# [記事の抜粋]
---
はじめての仮想通貨
TOP 新着一覧 チャート 学習-運用 WebX
CoinPostで今最も読まれています

仮想通貨のパニック売り一巡、自己管理ウォレット関心増で関連銘柄が逆行高

画像はShutterstockのライセンス許諾により使用

マクロ経済と金融市場

16日の米NY株式市場では、ダウは前日比56ドル(0.17%)高で取引を終えた。

先日発表されたCPI(米消費者物価指数)に続き、10月の米生産者物価指数(PPI)の前年同月比も市場予想より大幅鈍化したことで、FRB(米連邦準備制度)の利上げペース減速を期待した買いが入った。

金利先物市場では、次回の12月米連邦公開市場委員会(FOMC)における利上げ確率について、50bpに減速することを80%以上織り込み始めている。

地政学リスクの側面では、ウクライナに軍事侵攻するロシア製のミサイルがNATO加盟国であるポーランドに着弾した可能性があるとの報道を受け、金融相場が一時急落する場面もあった。ポーランド外務省が発表し、国家安全保障に関する緊急会合を開いた。

一方、バイデン米大統領は「軌道的にロシアから発射された可能性は考えにくい」と慎重な見方を示した。専門家は、ウクライナ防空網で迎撃されたものである可能性も示唆しており、ポーランドの出方が懸念される。

仮想通貨市況

暗号資産(仮想通貨)市場では、ビットコインは前日比1.2%高の16,955ドルと反発した。

BTC/USD日足

ここ1週間はFTX破綻の影響で大荒れ模様となったが、業界最大手取引所のバイナンスが事態収束を図るため、事業再生(リカバリー)ファンド設立を発表。予断を許さぬ状況が続くことが想定されるものの、早期に再建の動きもみられたことで極度に悪化した投資家心理の緊張緩和につながった。
---
# [与えられた記録]
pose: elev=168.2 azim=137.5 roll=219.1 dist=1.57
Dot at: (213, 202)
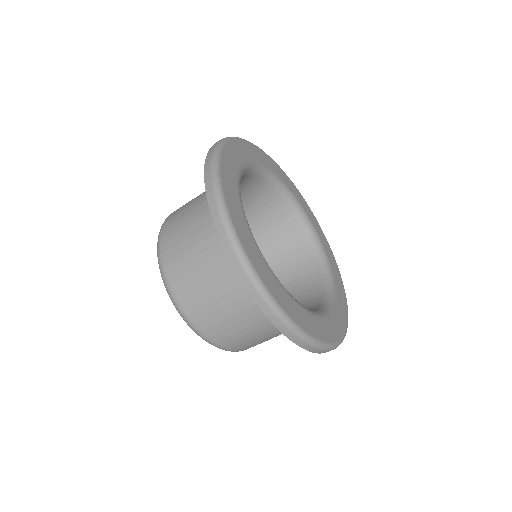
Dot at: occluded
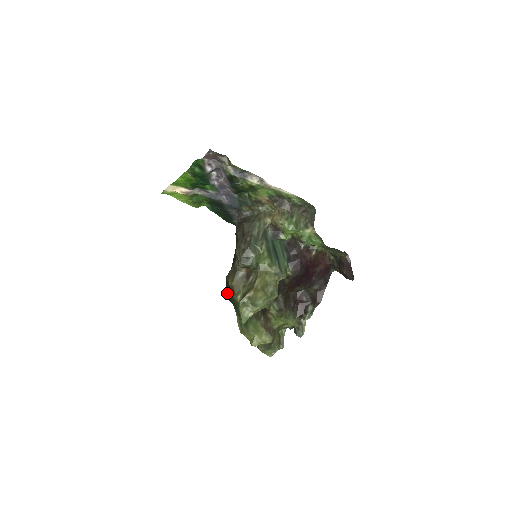
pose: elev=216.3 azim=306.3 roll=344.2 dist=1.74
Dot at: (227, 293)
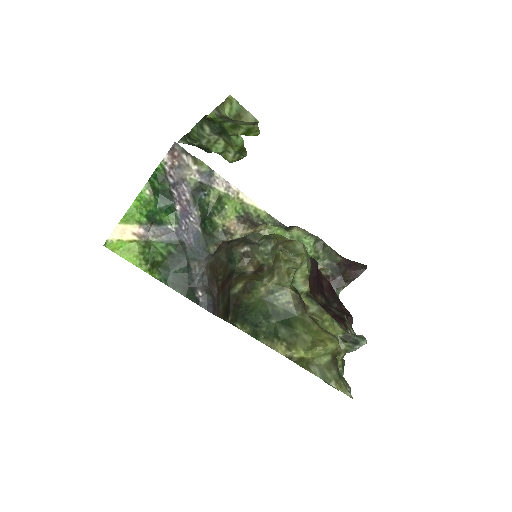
---
# [次の課題]
A: 仮想通貨の記事について、次の問いに答えてください。
(i) 16日の米NY株式市場で、ダウは前日比いくら高で取引を終えましたか。
(ii) 金利先物市場では、12月のFOMCで利上げが50bpに減速する確率をどのくらい織り込み始めていますか。
(iii) ビットコインは前日比何%高の何ドルで反発しましたか。
B: 仮想通貨の記事のうち、「先日発表されたCPI(米消費」から「16,955ドルと反発した。」までのところを、一字も変えずにもう一度書き出してください。
C: 仮想通貨の記事を、最後の文のあとから続けて書いてください。

# [課題の答え]
A:
(i) 56ドル(0.17%)高
(ii) 80%以上
(iii) 1.2%高の16,955ドル

B:
先日発表されたCPI(米消費者物価指数)に続き、10月の米生産者物価指数(PPI)の前年同月比も市場予想より大幅鈍化したことで、FRB(米連邦準備制度)の利上げペース減速を期待した買いが入った。

金利先物市場では、次回の12月米連邦公開市場委員会(FOMC)における利上げ確率について、50bpに減速することを80%以上織り込み始めている。

地政学リスクの側面では、ウクライナに軍事侵攻するロシア製のミサイルがNATO加盟国であるポーランドに着弾した可能性があるとの報道を受け、金融相場が一時急落する場面もあった。ポーランド外務省が発表し、国家安全保障に関する緊急会合を開いた。

一方、バイデン米大統領は「軌道的にロシアから発射された可能性は考えにくい」と慎重な見方を示した。専門家は、ウクライナ防空網で迎撃されたものである可能性も示唆しており、ポーランドの出方が懸念される。

仮想通貨市況

暗号資産(仮想通貨)市場では、ビットコインは前日比1.2%高の16,955ドルと反発した。

C:
関連:バイナンス、業界支援で事業再生ファンド設立へ

前週比ではビットコイン(BTC)が5.8%高、イーサリアム(ETH)が13.7%高に。FTX破綻のパニック相場で売りが過熱した反動もあり、一部では大口買いが確認された。

関連:ビットコイン反発、投資信託などの資金フローは4200万ドルの流入超過に転じる

時価総額TOP10の主要アルトでは、XRPが前日比4.1%高と続伸。

発行企業の米リップル社は20年12月以降、XRPの販売に関する有価証券問題において米SEC(証券取引委員会)と長らく係争状態にあるが、前向きな進展が好感された。

関連:リップル裁判に進展 略式判決の申立書提出

関連:米コインベース「XRPの証券性についてSECは公正な事前通知を怠った」

関連企業への波及

ウォール・ストリード・ジャーナルが報じたところによれば、仮想通貨レンディング大手のBlockFiは、破産申請の準備を進めている。

先週時点で、破綻申請したFTXへの重大なエクスポージャーを理由に顧客預かり資産の出金機能を停止していた。

関連:FTX破綻が波及、BlockFiも破産準備中=報道

シンガポールで開催されたBloomberg New Economyに出演したScaramucci氏は、破綻した投資企業アラメダ・リサーチや暗号資産(仮想通貨)取引所FTXに言及した。

FTXは今年初め、Scaramucci氏のヘッジファンド「スカイブリッジ キャピタル」の株式を30%購入していたとされる。

デューデリジェンス(財務調査)に携わった知人とも話したところ、「FTXの貸借対照表(バランスシート)や損益計算書は虚偽表示されていた疑いがあり、サム・バンクマン・フリード元CEOの人物像にも事件が起きる前まで大きな不備は見当たらなかった。ベテランの機関投資家でも、見抜くのは困難だった可能性がある」との見解を示した。

FTXグループは数多くの暗号資産(仮想通貨)エコシステムへの積極投資を図っており、個別プロジェクトへの影響も顕在化しつつある。

関連:仮想通貨市場に激震、アラメダショックとFTX騒動の動向まとめ

DeFi(分散型金融)のプライム・ブローカーであるOxygenは16日、FTX(アラメダ)破綻の影響で窮地に陥っていることを報告。

FTXはMAPSおよびOxygen事業の株式を保有していなかったが、MAPS/Oxyトークン総供給量の内95%以上保有していたことを明かした。現在は、エコシステムを保護するためすべてのオプションを検討しており、法律顧問を雇って対応に当たっている。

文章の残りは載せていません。